The typical B2B buyer and sales cycle has changed in recent years, with buyers taking more of a lead in defining solutions to their problems – with much of this done online. A recent study by CSO Insights found that more than 70 percent of B2B buyers fully define their needs before engaging a vendor, while almost half (44 percent) have identified their chosen solution before talking to a sales rep.
This shift means sellers have fewer opportunities to influence purchasing decisions. A recent Gartner study found that B2B buyers considering a purchase now spend only 17 percent of their time in the process of meeting with potential suppliers. When comparing multiple suppliers‚ the amount of time spent with any one vendor can decrease to just 5 percent.
This has upped the ante for B2B marketers. With fewer opportunities to directly influence purchasing decisions, the value of positive word-of-mouth has increased – and investments in influencer marketing have risen with it.
The Internet has democratised influence
Before the Internet, it was easier to understand who influenced purchasing decisions in an industry. Most influencers came pre-qualified by association: you didn’t write a column for Computer Weekly or a report for Forrester unless you were a genuine expert.

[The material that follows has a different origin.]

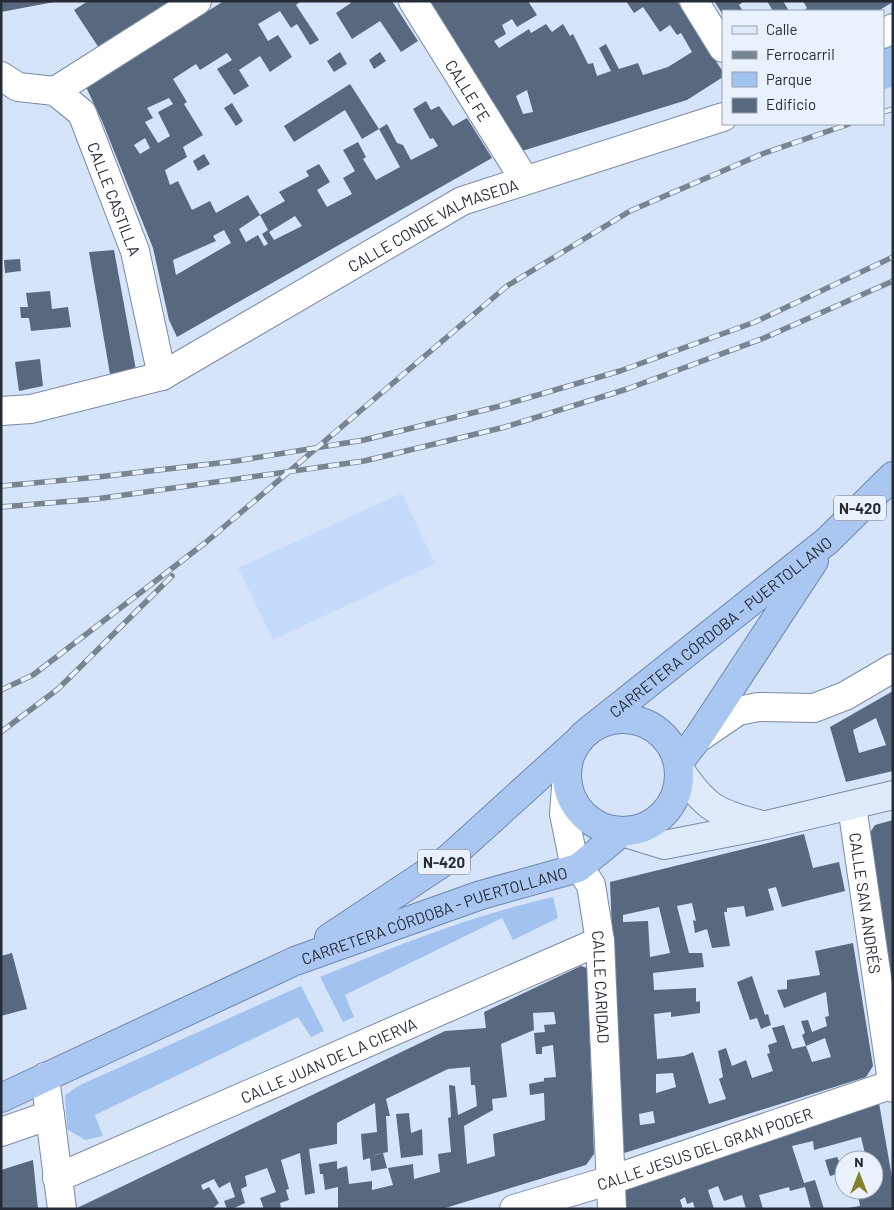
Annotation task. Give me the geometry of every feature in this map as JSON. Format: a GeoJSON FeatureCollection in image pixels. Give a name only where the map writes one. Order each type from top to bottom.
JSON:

The emergence of blogs and social media provided a soap box for anyone to share their opinions – and the breadth and depth of content on any given subject multiplied. Brands struggled to gauge influence in the brave new world where popularity was claimed through follower counts and online engagement.
Many brands have stumbled by thinking that bigger means better when it comes to influence, but in business it is usually defined at a micro – not a macro – level. IBM’s CMO Michelle Peluso put it simply in a recent interview with Forbes: “It’s not necessarily about how many followers someone has, but rather what makes them valuable and interesting to their audience.”
IT Managers, for example, are unlikely to consult a self-declared influencer with several hundred thousand Twitter followers when evaluating new software. They are far more likely to trust the opinions of a small group of experts, who have built their reputations over many years within a specific field and who are part of modest but highly engaged online communities.
Engaging the wrong influencers can be costly, in lost time, money, and most of all credibility. Back the wrong horse and you’ll erode trust, rather than build it. Knowing how to separate the wheat from the chaff is a critical skill.
Influence depends on the human touch
B2B marketers should approach influencer identification with diligence and healthy skepticism. While a growing list of tech solutions claim to identify and measure influence, the reality is that influence is still a very human trait. For the time being, technology lacks the nuance and sophistication to provide a silver bullet.
Lists of influencers created from social outputs and evidenced with numbers can look like a seductively quick fix. But find one in a market you know well in order to assess their provenance. I’d suggest you may find legitimate influencers diluted by self-promoters, amplifiers and agenda-driven opinions (the PR team run the account).
To find the genuine influencers, you must immerse yourself in your target community. Start with your customers and prospects, and build a picture of whose opinions matter to them. Technology can play a supporting role from this point, helping you to plot connections between contributors – analysing their conversations and surfacing new individuals to feed into the process.
Be wary of scale and volume. Sending 50 tweets a day to 50,000 followers is a barrage of news, not a source of considered opinion. Also, genuine influencers don’t just broadcast – they engage. Can you see a genuine connection with the audience?
When it comes to engaging influencers, ensure you offer a fair exchange of value. But be aware that the most valuable influencers are typically those motivated by opportunities to learn and contribute, rather than by monetary compensation. In the words of IBM’s Michelle Peluso, “whoever you choose to associate with your brand – they have to have that authentic connection. It simply can’t be manufactured or bought.”